Reading passage.
+===+
Big hit for manufacturing in South Africa – BusinessTech

[ad_1]

Sentiment in South Africa’s manufacturing sector is negative amid extreme volatility.

The adjusted Absa Purchasing Managers’ Index (PMI) declined back to contractionary territory,
decreasing by 8.8 points from 52.4 in July to 43.6 in August 2024.

“This is the fifth month out of the eight months of 2024 that the reading has edged into contractionary territory,” said the Bureau for Economic Research (BER).

“This reflects high volatility in the sector in a year of political uncertainty, high but slowing inflation, elevated borrowing costs, and sluggish global and domestic demand, which has not been strong enough to fuel a sustained rebound in production.”

The business activity index decreased by 11.9 points to 38.9 in August, while the new sales orders also dropped by over 20 points to 34.6.

“This follows a significant improvement in July when some sales orders that had been on hold due to political uncertainty started to come through,” said Absa.

“However, demand did not expand at the same pace in August. It is important to remember that the index measures month-on-month activity, so the downtick signals a decline relative to what seems to have been a strong July.”

Many respondents flagged weaker sales and orders locally.

Export sales were also negative in August due to supply chain issues, weak European activity and slower-than-expected growth in China.

The index measuring supplier performance declined by 4.5 points. However, this shows an improvement as this index is inversed.
+===+
Given data.
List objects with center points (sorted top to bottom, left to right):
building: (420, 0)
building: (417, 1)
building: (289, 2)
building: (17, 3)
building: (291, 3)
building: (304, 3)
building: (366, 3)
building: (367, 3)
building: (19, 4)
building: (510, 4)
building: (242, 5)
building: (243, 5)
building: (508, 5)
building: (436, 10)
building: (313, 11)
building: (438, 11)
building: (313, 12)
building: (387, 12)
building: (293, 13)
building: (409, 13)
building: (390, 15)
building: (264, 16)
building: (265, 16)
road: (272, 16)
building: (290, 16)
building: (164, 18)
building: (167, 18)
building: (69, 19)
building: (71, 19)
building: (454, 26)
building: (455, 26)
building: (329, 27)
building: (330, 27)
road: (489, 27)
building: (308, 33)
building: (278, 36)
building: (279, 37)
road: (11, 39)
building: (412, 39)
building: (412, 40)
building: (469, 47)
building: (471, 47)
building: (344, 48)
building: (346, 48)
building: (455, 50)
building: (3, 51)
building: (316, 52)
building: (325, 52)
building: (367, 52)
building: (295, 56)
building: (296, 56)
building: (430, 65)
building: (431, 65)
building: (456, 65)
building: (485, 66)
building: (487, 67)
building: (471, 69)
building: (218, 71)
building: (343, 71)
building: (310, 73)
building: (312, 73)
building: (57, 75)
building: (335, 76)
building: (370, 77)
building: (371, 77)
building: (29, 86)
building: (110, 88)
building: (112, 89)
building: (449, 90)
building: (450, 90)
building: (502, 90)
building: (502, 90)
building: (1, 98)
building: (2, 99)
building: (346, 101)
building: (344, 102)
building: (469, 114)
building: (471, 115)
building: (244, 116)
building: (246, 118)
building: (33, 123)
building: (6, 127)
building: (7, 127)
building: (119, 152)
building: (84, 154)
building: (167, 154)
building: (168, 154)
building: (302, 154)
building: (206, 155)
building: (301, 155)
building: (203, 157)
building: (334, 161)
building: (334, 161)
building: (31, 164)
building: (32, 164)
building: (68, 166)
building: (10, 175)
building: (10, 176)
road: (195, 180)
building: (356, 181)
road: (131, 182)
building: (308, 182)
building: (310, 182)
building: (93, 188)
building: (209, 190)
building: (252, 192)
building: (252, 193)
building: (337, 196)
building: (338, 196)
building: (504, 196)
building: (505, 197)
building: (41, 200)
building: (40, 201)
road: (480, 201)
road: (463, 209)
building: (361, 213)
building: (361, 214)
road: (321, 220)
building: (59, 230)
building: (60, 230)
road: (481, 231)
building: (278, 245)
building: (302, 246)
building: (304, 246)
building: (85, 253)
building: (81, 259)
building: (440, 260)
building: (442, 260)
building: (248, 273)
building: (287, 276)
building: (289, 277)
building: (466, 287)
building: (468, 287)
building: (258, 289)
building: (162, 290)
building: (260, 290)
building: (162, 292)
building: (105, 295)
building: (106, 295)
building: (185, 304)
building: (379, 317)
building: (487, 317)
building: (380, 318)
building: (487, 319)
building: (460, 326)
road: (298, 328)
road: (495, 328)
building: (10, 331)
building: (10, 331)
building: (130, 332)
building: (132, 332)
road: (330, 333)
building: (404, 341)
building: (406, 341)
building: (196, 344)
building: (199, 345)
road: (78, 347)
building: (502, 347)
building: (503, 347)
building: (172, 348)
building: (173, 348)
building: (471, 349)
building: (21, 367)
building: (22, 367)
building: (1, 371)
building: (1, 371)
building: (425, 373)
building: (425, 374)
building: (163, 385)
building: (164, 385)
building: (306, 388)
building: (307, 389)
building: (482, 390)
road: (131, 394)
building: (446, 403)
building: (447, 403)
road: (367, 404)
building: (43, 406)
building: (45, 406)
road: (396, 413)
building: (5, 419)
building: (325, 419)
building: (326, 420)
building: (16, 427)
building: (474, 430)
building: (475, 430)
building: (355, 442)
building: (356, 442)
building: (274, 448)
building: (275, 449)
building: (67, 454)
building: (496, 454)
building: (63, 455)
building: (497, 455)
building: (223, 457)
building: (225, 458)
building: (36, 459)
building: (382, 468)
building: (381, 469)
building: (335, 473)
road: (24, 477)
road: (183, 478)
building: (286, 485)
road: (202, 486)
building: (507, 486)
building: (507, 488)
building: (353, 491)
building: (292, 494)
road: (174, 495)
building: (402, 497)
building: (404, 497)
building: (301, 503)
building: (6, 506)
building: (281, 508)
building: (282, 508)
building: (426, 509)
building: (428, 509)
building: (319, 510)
+===+
Stated task A.
Echo the part of the article on South African manufacturing that opens with the words containing "The business activity" and closes with "index is inversed.".
Stated task B.
Decide whether each statement agrees with the article on South African manufacturing, answering yes or no and quoting the words that settle it: (i) The adjusted Absa PMI went from 52.4 in July to 43.6 in August 2024. (ii) Export sales were positive in August. (iii) The business activity index rose in August.
Nothing in the listing is needed here.

Exercise result A.
The business activity index decreased by 11.9 points to 38.9 in August, while the new sales orders also dropped by over 20 points to 34.6.

“This follows a significant improvement in July when some sales orders that had been on hold due to political uncertainty started to come through,” said Absa.

“However, demand did not expand at the same pace in August. It is important to remember that the index measures month-on-month activity, so the downtick signals a decline relative to what seems to have been a strong July.”

Many respondents flagged weaker sales and orders locally.

Export sales were also negative in August due to supply chain issues, weak European activity and slower-than-expected growth in China.

The index measuring supplier performance declined by 4.5 points. However, this shows an improvement as this index is inversed.

Exercise result B.
(i) Yes: "decreasing by 8.8 points from 52.4 in July to 43.6 in August 2024."
(ii) No: "Export sales were also negative in August"
(iii) No: "The business activity index decreased by 11.9 points to 38.9 in August"